We cut back to Saul as he enters the RV followed by Walter White and Jesse Pinkman — hi, Bryan Cranston and Aaron Paul! — and he quickly pieces together that they cook up “the blue stuff” here together… and that Walt is the famed Heisenberg. Saul presses them for details, but Walter cuts him off, taking the driver’s seat to drive them back. The RV won’t start, though, and Jesse passes the time by asking Saul: “So… who’s Lalo?” Saul quickly says he’s nobody and changes the subject by asking Walter to start the RV already, and we see the shallow grave dug for him in the desert slowly fade into Gene lying in bed — nice touch there — as Gene receives a delivery: a swing back massager. He, Jeff and his friend keep scamming more rich drunks, with Gene dosing the water bottles with crushed-up barbiturates and Jeff selling all the stolen financial data to some shady guy for stacks of cash. Gene seems to experience a twinge of guilt, though — or does he? — when his latest victim reveals he’s been diagnosed with cancer.

Back to Saul, who’s using the same swing back massager that Gene just ordered, when Mike visits him at his office. (He refuses to even talk to Saul while he’s using that thing.) Mike updates him on various clients he’s tracking, and Saul asks about Heisenberg. Mike reports that he’s a high school chemistry teacher, Walter White, working with a former student named Jesse Pinkman. Walter has cancer, he adds; he’s in treatment, “but it doesn’t look good.” Mike warns Saul to steer clear of him — “He’s a complete amateur” — and reveals that Gus Fring doesn’t even know about him yet because he’s so “small potatoes.” Saul is intrigued, though, insisting that Walt’s product is the best in the business. Yeah, Mike concedes… but so was Betamax.

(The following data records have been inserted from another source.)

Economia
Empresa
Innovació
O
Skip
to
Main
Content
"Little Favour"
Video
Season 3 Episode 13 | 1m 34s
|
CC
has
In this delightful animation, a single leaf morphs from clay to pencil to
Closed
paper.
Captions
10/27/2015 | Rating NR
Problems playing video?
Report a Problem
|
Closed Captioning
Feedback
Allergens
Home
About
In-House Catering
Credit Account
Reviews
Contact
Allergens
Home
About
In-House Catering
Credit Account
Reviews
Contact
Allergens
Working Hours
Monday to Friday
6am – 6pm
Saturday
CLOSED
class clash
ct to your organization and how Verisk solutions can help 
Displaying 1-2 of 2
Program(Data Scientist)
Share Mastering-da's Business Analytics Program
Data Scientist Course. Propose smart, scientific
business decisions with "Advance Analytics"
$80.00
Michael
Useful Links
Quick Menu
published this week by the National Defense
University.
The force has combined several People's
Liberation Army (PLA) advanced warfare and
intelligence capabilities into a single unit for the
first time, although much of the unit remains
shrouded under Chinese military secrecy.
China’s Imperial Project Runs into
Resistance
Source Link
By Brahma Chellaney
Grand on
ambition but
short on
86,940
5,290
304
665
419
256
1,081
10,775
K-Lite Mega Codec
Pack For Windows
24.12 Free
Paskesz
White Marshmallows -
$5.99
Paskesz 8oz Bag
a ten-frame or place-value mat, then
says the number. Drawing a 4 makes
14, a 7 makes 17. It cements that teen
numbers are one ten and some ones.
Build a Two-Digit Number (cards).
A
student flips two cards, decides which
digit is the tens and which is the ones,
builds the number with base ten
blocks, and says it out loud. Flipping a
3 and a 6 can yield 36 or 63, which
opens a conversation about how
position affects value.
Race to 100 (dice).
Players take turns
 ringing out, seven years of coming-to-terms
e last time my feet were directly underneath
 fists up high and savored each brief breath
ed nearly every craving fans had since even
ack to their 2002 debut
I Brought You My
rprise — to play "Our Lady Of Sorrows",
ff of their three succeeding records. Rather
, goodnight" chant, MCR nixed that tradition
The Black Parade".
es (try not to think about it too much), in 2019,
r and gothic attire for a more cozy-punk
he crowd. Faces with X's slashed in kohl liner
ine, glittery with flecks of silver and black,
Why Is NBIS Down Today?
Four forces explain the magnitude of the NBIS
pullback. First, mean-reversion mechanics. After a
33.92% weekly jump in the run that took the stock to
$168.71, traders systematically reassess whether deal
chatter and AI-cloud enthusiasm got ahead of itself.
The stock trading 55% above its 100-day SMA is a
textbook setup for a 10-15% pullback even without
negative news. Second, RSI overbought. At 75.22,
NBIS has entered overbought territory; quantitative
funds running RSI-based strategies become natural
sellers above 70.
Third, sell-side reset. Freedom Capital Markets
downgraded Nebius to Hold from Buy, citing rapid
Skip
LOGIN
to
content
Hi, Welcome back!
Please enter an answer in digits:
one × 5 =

Gene is relaxing at home when he gets a call that sends him rushing over to Jeff’s in a fury. (Marion looks up from her cat videos to see him entering her garage.) Jeff’s friend couldn’t go through with scamming that guy because he learned he has cancer; he’s taking the same pills his own dad took. Gene is outraged, accusing him of “wimping out” and arguing that the guy will be dead by the time he realizes he’s been ripped off. Jeff’s pal thinks they’ve made enough money to let this one go, but Gene cuts him off: “Not your call.” Jeff’s friend already pulled the tape off this guy’s door, but that doesn’t stop Gene: He tells him he’s fired and orders a conflicted Jeff to drive him back to that guy’s place to finish the job. Jeff worries that the guy might be awake by now, but Gene tells him not to worry, instructing him to pick him up in 20 minutes. As we see Saul walking into Walter White’s high school, passing his Pontiac Aztek in the parking lot, Gene walks up to the cancer patient’s door… and breaks a pane of glass to get inside.